Health officials: Arizona COVID-19 triage care again likely

FILE - In this Dec. 2, 2020, file photo, Arizona Republican Gov. Doug Ducey, right, answers a question about the arrival of a COVID-19 vaccine in Arizona as he holds a news conference as Arizona Department of Health Services Director Dr. Cara Christ listens in Phoenix. What began as a single case of a new coronavirus infecting a person affiliated with Arizona State University on Jan. 26 turned into a vast outbreak afflicting hundreds of thousands of Arizonans that had killed nearly 8,000 by the end of the year. The coronavirus pandemic was Arizona's top news story of the year. (AP Photo/Ross D. Franklin, Pool, File)

PHOENIX — Some Arizona hospitals have stopped accepting patients brought to them by ambulance runs and transfers as they scramble to address a backlog of sick people amid a COVID-19 surge, the state's largest hospital chain said Tuesday.

Banner Health said 10 hospitals were diverting ambulances and transfers to other medical facilities late Monday and six were still doing so early Tuesday. All hospitals continued to accept walk-in patients needing emergency care.

Arizona is grappling with the second highest coronavirus infection rate in the nation. California has the highest.

Moving to keep hospitals from getting further overwhelmed, state officials announced Tuesday that Arizona will include people aged 75 and older — over 534,000 residents — in the second phase of COVID-19 vaccinations.

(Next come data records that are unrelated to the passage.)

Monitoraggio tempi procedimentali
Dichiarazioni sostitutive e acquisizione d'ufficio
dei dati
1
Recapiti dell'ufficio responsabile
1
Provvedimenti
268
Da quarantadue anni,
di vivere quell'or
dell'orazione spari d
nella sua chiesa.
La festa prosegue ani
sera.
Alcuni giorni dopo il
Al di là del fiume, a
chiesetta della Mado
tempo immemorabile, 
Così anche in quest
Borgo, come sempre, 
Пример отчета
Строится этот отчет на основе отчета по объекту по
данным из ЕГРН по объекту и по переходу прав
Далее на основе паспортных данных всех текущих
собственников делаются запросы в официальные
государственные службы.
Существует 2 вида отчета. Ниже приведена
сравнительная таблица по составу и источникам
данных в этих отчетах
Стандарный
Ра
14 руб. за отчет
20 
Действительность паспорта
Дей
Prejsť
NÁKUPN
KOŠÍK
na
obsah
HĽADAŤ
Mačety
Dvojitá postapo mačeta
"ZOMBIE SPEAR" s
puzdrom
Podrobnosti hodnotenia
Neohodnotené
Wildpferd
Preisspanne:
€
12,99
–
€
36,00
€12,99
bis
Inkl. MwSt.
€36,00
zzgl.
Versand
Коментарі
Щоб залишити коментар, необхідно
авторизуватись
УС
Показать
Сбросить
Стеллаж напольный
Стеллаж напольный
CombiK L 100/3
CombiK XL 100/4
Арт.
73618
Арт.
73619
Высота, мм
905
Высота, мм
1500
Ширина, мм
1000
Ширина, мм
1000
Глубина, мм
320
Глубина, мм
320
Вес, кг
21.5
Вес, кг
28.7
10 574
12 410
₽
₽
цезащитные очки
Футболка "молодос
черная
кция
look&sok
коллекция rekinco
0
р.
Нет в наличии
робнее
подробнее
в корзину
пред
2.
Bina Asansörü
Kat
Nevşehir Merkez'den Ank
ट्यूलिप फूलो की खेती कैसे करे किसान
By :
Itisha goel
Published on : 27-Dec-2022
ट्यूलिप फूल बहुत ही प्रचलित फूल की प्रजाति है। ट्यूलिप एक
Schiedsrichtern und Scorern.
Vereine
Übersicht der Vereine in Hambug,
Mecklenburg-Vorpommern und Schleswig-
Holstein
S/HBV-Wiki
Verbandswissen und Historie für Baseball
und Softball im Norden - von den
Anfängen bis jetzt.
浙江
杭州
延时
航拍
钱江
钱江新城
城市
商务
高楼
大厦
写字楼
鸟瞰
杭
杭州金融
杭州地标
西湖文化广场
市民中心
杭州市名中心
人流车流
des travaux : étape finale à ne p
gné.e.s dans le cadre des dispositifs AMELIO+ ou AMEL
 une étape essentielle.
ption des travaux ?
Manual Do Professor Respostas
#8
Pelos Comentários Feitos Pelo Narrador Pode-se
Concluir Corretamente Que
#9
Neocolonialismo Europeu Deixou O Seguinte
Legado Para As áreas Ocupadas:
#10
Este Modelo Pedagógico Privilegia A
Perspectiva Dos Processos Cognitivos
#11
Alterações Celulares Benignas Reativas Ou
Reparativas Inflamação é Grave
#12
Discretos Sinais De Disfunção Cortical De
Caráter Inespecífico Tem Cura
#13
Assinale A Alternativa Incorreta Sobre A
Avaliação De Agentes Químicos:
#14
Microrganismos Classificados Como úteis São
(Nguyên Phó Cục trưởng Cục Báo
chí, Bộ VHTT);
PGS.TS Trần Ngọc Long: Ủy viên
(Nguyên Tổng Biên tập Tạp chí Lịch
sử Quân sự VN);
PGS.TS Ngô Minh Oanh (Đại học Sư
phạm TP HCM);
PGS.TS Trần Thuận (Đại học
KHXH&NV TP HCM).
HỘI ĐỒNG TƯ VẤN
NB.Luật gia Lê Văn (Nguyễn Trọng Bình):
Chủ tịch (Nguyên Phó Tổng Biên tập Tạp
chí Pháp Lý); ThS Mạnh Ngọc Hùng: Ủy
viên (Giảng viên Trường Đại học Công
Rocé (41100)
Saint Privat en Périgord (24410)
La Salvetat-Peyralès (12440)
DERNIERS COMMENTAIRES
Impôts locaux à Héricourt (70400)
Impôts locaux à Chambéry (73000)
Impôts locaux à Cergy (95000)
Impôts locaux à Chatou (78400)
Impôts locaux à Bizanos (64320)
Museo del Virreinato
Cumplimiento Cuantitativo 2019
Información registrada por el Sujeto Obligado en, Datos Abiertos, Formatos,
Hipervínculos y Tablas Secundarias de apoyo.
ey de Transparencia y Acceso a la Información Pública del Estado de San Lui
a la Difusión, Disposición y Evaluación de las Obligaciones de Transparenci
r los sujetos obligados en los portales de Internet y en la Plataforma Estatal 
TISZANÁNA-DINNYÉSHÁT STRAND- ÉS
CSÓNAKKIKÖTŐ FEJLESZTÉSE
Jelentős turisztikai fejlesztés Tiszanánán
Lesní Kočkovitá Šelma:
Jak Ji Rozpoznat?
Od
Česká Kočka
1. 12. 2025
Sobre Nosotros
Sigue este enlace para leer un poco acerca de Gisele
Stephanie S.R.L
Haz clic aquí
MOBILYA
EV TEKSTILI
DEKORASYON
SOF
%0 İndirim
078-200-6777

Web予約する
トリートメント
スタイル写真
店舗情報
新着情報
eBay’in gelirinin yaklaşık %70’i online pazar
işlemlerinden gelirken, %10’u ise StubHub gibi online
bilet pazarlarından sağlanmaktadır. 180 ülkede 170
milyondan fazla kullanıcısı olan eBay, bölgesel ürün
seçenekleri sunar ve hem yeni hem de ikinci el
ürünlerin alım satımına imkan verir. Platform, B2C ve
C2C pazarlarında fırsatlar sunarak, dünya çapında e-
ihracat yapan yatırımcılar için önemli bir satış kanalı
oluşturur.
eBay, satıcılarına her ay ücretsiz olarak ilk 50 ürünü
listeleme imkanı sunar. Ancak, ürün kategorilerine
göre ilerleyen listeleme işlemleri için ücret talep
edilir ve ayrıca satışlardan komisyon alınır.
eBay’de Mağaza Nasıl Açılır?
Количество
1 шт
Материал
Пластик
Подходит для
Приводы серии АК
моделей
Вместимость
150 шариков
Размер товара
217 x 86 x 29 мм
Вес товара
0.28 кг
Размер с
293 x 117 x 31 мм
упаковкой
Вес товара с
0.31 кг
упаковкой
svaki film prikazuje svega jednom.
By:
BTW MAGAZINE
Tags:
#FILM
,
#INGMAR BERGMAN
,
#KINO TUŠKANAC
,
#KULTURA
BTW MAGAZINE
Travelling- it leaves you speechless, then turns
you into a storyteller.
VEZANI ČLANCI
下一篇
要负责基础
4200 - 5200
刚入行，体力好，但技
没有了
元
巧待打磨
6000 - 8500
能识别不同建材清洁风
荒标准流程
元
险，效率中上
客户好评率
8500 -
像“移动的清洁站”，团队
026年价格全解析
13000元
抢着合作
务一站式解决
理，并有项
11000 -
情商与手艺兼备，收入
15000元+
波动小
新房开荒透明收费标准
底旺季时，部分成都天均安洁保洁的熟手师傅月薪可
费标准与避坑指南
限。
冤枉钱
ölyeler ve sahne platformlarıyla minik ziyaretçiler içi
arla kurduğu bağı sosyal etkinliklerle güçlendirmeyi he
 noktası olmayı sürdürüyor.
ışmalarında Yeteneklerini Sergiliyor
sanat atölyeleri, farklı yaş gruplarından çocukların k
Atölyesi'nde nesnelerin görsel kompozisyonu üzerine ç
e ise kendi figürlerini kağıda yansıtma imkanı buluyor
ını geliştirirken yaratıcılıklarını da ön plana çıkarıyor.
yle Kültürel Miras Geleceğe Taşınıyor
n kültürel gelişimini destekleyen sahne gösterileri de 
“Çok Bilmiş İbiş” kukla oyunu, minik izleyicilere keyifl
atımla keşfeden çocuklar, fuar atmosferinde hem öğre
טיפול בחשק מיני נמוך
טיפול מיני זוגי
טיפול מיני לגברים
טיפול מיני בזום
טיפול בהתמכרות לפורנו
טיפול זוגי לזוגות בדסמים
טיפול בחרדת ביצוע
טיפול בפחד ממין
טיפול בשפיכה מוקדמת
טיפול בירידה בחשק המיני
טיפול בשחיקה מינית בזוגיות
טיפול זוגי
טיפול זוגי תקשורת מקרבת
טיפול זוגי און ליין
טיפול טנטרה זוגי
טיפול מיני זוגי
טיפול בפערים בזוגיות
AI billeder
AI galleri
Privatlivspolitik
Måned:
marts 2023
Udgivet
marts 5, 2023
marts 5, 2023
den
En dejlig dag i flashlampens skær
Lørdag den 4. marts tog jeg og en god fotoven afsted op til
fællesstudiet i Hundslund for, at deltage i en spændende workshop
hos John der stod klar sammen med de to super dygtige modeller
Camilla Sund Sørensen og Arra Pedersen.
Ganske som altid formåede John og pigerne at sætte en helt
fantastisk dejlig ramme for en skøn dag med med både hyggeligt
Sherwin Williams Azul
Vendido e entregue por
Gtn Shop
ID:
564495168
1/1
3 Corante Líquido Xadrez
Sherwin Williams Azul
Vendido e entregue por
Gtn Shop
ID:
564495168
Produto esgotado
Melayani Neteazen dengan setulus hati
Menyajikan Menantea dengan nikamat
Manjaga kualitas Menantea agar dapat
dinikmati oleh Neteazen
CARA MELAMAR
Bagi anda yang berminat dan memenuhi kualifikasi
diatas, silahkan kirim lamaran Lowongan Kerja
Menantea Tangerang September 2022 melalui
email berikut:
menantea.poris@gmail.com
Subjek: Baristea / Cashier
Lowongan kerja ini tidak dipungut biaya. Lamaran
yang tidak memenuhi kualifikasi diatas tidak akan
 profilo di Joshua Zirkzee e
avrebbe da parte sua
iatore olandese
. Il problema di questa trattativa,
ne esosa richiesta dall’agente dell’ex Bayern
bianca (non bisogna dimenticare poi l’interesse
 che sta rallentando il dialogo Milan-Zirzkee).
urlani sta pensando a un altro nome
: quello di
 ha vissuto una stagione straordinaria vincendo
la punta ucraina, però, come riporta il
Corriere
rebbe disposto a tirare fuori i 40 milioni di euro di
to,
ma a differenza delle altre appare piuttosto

Older adults are more likely to be hospitalized with severe complications from the disease and fill ICU beds.

Prioritizing people 75 and older “will keep a lot of vulnerable people from getting sick,” noted Will Humble, Arizona Public Health Association director and a former state health services director.

Humble said diverting ambulances and patient transfers is not unusual during Arizona's winter months when they are more full due to the flu, but he had never seen more than a couple hospitals undertake the measure at the same time.

“The patients will still get care, they'll just go to a different hospital,” he said, adding that 911 emergency operators help get ambulances to hospitals equipped to deal with more patients. “But if you look at the trajectory, you can see we've been headed toward a crisis.”

Banner Health said Tuesday in a tweet that the unusually high number of hospitals diverting ambulances or transfers of new patients was accompanied by "the length of stay and complexity of care for COVID-19 patients adding to the challenge.”

On Tuesday, Arizona reported 2,799 additional known COVID-19 cases and a near-record 171 deaths, of which 148 were a result of periodic death certificates. Arizona’s totals since the pandemic began rose to 507,222 cases and 8,640 deaths.

The state’s coronavirus dashboard reported that 4,475 people were hospitalized for COVID-19 as of Monday, the latest in several records reported since early December. COVID-19 hospitalizations during the summer surge peaked at 3,517 on July 30.

COVID-19 patients occupied 53% of all inpatient beds and 59% of intensive care beds.

Prioritizing people 75 and older ensures those most at risk are vaccinated sooner, protecting them and “relieving the strain on our hardworking health care professionals," Gov. Doug Ducey said in the statement.

Ducey and the Arizona Department of Health Services said the decision to prioritize people 75 and older was made Monday by a state committee of experts working with updated recommendations from the federal Centers for Disease Control and Prevention.

Vaccinations have already begun for the first phase of prioritized groups, including frontline health care providers, emergency medical service workers and residents and staff of long-term care facilities.

Others to be prioritized in the second phase include teachers, child care providers, law enforcement personnel and corrections workers. The state anticipates those vaccinations will begin statewide by late January but some counties may begin earlier, the statement said.

The state's seven-day rolling average of COVID-19 deaths has increased over the past two weeks from 58.3 on Dec. 14 to 71 on on Monday while the rolling average of daily new cases dropped from 7,772 to 6,154, according to data from Johns Hopkins University and The COVID Tracking Project.

The number of infections is thought to be far higher than reported because many people have not been tested, and studies suggest people can be infected with the virus without feeling sick.